Permendagri No. 86 Tahun 2017 memberikan panduan teknis yang rinci mengenai tata cara penyusunan RPJPD, RPJMD, dan RKPD. Dokumen ini harus menjadi referensi utama dalam pelatihan dan pengawasan DPRD.
Dalam konteks epistemik, perencanaan pembangunan daerah harus mengakui pluralitas pengetahuan dan pengalaman warga. Hal ini sejalan dengan gagasan Fraser (2008) tentang keadilan partisipatif dan representasi publik.
Oleh karena itu, pelatihan DPRD harus mencakup pendekatan reflektif dan etis dalam menyusun dan mengevaluasi dokumen perencanaan. DPRD harus mampu membaca RPJPD bukan hanya sebagai teks hukum, tetapi sebagai narasi pembangunan.
Dengan demikian, tata cara dan tahapan RPJPD, RPJMD, dan RKPD menurut UU No. 23 Tahun 2014 merupakan kerangka penting dalam mewujudkan pembangunan daerah yang demokratis dan berkeadilan. Namun, keberhasilannya sangat bergantung pada kapasitas kelembagaan dan partisipasi warga.

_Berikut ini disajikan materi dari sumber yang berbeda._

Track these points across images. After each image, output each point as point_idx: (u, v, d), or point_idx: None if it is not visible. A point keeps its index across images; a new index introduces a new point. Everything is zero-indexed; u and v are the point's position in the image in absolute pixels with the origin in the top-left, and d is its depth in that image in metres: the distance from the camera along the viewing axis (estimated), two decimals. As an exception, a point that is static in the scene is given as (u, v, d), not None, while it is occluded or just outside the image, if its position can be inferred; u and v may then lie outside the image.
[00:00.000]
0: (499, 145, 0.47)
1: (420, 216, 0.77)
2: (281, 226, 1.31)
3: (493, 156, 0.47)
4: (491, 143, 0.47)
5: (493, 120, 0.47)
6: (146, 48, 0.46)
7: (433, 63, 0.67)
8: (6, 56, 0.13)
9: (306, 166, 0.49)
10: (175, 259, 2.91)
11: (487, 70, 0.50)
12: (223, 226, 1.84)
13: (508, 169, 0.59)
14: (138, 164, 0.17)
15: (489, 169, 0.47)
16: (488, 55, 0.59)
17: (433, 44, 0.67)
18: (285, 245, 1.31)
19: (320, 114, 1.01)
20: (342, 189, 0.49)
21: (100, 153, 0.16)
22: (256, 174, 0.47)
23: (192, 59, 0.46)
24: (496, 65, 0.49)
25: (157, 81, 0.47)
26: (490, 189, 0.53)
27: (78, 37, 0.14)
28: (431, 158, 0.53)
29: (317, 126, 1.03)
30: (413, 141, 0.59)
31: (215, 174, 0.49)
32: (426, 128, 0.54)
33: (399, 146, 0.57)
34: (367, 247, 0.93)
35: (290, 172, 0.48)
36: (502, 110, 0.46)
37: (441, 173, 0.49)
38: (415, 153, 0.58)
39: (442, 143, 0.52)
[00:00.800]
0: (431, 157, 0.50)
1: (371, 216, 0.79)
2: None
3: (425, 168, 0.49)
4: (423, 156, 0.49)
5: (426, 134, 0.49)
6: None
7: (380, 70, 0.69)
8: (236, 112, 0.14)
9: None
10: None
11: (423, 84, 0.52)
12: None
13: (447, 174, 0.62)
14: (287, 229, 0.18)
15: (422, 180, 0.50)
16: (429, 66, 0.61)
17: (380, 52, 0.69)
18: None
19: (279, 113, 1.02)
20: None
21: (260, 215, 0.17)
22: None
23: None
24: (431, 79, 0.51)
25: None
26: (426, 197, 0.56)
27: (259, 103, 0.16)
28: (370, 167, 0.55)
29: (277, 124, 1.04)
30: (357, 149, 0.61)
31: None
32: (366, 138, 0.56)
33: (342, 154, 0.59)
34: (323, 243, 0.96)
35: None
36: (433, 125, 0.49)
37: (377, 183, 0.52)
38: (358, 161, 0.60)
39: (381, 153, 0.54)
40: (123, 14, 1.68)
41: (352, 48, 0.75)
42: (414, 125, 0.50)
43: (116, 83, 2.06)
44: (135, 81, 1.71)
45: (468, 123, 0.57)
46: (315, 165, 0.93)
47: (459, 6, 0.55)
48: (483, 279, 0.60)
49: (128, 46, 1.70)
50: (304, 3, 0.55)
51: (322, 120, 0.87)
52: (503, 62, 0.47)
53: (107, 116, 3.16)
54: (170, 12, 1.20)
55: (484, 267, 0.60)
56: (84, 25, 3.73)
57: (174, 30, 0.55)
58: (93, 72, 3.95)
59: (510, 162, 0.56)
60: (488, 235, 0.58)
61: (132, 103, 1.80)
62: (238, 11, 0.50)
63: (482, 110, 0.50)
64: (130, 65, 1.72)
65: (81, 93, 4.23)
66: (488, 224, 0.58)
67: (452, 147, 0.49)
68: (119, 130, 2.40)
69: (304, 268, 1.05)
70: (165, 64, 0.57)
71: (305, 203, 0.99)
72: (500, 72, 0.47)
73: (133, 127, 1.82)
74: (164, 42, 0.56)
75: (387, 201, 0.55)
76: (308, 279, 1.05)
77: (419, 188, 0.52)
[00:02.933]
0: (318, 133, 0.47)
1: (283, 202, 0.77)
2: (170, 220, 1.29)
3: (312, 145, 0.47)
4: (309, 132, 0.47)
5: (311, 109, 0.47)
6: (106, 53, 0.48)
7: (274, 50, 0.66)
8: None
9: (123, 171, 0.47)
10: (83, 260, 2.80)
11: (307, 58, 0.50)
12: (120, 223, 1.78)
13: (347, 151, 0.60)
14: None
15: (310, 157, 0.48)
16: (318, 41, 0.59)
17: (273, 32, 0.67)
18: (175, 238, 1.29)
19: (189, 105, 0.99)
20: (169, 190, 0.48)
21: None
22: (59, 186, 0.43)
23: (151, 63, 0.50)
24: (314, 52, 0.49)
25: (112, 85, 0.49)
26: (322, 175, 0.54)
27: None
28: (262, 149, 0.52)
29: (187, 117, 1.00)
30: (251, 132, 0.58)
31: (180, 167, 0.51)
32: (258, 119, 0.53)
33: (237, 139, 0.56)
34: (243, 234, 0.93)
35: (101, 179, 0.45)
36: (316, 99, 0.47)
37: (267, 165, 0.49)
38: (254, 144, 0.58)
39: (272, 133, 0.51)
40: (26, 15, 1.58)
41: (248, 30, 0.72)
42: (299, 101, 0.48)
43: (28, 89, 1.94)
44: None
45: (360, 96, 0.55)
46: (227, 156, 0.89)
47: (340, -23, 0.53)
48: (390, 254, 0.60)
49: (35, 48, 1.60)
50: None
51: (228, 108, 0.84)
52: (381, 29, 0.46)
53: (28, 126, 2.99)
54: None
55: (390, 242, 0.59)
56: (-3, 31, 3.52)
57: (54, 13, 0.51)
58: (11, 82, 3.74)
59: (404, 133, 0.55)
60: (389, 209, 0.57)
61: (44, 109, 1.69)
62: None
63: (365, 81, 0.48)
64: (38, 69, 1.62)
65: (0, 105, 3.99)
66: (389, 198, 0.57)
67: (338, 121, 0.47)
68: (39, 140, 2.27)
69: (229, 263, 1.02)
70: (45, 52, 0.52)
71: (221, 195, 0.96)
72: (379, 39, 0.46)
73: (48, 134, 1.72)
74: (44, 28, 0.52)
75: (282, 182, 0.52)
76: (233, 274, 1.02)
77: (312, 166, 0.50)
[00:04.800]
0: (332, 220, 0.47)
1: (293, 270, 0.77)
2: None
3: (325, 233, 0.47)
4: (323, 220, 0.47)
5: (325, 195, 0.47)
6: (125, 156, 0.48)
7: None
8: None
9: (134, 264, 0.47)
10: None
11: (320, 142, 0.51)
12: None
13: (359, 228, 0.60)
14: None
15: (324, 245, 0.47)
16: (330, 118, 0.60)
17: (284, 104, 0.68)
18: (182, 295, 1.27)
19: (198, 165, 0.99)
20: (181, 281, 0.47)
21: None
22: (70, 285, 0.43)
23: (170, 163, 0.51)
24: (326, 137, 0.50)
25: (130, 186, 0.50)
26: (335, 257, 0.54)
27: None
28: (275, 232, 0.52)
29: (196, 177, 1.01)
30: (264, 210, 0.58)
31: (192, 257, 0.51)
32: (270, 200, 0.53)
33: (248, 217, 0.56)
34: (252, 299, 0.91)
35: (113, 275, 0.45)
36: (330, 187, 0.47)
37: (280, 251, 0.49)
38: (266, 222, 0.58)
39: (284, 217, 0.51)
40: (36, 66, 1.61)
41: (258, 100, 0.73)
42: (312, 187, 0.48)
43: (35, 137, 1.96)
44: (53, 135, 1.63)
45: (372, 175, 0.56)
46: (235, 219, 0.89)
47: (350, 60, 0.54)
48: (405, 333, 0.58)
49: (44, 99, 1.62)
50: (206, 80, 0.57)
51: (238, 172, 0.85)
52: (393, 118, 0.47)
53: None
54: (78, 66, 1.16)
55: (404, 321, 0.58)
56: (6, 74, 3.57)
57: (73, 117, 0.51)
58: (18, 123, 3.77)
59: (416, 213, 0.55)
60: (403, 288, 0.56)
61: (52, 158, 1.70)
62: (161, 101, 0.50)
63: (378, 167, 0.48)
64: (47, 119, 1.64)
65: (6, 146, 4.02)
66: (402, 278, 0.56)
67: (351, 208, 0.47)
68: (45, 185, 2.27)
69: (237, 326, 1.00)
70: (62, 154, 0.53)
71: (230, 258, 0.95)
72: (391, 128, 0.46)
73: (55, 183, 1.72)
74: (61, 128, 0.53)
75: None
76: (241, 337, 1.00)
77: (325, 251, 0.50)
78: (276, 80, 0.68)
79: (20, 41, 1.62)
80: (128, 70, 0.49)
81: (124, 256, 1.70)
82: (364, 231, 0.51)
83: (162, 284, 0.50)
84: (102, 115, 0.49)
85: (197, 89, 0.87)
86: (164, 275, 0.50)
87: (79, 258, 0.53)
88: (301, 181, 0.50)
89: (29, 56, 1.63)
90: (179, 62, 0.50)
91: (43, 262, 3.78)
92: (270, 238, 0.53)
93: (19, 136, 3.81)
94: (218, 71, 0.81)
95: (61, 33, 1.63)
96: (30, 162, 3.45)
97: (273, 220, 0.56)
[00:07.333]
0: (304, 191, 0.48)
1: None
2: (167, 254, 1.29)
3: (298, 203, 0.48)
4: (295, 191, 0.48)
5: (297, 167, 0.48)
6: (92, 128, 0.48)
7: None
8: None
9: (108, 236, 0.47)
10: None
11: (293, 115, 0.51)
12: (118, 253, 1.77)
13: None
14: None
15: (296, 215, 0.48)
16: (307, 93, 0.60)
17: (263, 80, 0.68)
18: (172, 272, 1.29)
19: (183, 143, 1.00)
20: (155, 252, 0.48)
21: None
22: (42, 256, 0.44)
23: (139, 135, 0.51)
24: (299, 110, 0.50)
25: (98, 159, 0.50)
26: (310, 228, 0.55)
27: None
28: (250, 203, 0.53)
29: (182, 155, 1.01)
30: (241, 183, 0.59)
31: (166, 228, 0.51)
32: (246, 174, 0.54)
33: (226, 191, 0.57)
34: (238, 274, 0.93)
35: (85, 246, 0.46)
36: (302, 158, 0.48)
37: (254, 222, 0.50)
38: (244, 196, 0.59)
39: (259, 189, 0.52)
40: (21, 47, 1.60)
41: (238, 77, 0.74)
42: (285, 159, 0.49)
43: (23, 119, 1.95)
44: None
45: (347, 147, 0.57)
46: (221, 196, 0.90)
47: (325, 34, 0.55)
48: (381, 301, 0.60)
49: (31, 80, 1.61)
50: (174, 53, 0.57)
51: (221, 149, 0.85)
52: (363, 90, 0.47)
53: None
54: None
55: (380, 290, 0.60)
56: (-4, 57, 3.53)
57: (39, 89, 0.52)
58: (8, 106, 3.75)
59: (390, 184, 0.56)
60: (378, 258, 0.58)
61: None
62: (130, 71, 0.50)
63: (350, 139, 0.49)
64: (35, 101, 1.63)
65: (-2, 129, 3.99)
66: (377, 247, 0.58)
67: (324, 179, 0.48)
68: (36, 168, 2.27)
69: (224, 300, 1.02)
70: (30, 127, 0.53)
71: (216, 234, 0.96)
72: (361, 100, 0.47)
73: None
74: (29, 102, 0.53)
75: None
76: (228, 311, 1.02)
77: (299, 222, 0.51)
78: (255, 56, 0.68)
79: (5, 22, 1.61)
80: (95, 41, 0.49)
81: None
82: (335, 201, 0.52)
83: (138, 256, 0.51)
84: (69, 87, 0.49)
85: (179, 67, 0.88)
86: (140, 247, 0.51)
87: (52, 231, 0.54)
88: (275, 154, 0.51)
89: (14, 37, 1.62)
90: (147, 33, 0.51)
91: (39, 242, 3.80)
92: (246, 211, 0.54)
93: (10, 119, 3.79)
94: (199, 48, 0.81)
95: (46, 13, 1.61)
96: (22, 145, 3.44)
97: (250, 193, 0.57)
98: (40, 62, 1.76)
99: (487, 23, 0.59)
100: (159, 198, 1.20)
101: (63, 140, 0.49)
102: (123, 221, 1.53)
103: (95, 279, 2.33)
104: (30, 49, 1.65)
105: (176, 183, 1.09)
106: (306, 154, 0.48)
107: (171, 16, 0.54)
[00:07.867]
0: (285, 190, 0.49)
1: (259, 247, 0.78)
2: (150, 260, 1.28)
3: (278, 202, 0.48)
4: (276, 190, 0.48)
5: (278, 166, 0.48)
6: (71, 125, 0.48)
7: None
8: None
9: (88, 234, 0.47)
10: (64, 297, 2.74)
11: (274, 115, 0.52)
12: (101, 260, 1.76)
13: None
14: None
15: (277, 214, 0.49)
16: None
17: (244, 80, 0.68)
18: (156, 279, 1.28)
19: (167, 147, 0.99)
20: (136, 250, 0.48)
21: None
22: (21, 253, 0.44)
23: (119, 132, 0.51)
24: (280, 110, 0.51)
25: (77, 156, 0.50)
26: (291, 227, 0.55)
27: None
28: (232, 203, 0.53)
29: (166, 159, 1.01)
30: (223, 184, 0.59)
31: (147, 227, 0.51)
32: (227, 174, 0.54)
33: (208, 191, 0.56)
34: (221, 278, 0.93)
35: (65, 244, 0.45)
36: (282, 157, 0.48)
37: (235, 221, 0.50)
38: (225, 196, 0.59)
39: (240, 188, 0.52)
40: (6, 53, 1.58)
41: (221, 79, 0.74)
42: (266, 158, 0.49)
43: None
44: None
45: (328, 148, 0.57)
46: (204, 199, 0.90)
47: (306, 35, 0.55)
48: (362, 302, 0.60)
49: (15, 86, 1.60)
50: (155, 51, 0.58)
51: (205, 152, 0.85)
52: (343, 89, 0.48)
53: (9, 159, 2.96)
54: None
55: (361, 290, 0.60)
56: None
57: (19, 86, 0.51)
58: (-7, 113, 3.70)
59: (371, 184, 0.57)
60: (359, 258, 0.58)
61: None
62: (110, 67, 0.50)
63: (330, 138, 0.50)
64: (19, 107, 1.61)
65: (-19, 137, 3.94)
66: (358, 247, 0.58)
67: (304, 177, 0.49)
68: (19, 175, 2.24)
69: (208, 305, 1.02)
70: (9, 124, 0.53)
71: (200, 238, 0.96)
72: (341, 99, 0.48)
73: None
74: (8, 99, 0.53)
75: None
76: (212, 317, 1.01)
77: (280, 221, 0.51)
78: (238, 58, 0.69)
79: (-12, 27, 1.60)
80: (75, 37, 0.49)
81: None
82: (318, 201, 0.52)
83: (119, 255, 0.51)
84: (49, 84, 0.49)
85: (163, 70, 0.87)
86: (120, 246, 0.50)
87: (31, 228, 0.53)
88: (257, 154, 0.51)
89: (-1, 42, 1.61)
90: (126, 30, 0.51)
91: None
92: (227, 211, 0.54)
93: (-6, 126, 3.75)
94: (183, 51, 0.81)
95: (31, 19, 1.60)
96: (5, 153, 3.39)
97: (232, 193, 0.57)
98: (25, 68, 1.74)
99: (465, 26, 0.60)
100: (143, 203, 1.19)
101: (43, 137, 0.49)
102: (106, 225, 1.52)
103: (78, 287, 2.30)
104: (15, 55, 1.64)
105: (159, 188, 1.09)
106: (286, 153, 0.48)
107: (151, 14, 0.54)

Dengan pendekatan partisipatif, reflektif, dan berbasis data lokal, DPRD dapat memainkan peran transformatif dalam perencanaan pembangunan daerah. Dokumen RPJPD, RPJMD, dan RKPD harus menjadi cermin aspirasi warga dan arah perubahan sosial.
Referensi
Fraser, N. (2008). Scales of Justice: Reimagining Political Space in a Globalizing World. Columbia University Press.
Hoessein, B. (2017). Desentralisasi dan Otonomi Daerah: Dinamika dan Tantangan. Jakarta: LIPI Press.
Kementerian Dalam Negeri. (2017). Permendagri No. 86 Tahun 2017 tentang Tata Cara Perencanaan, Pengendalian, dan Evaluasi Pembangunan Daerah. Jakarta: Kemendagri.
Republik Indonesia. (2014). Undang-Undang No. 23 Tahun 2014 tentang Pemerintahan Daerah. Jakarta: Sekretariat Negara.
Siagian, S. P. (1994). Administrasi Pembangunan. Jakarta: Bumi Aksara.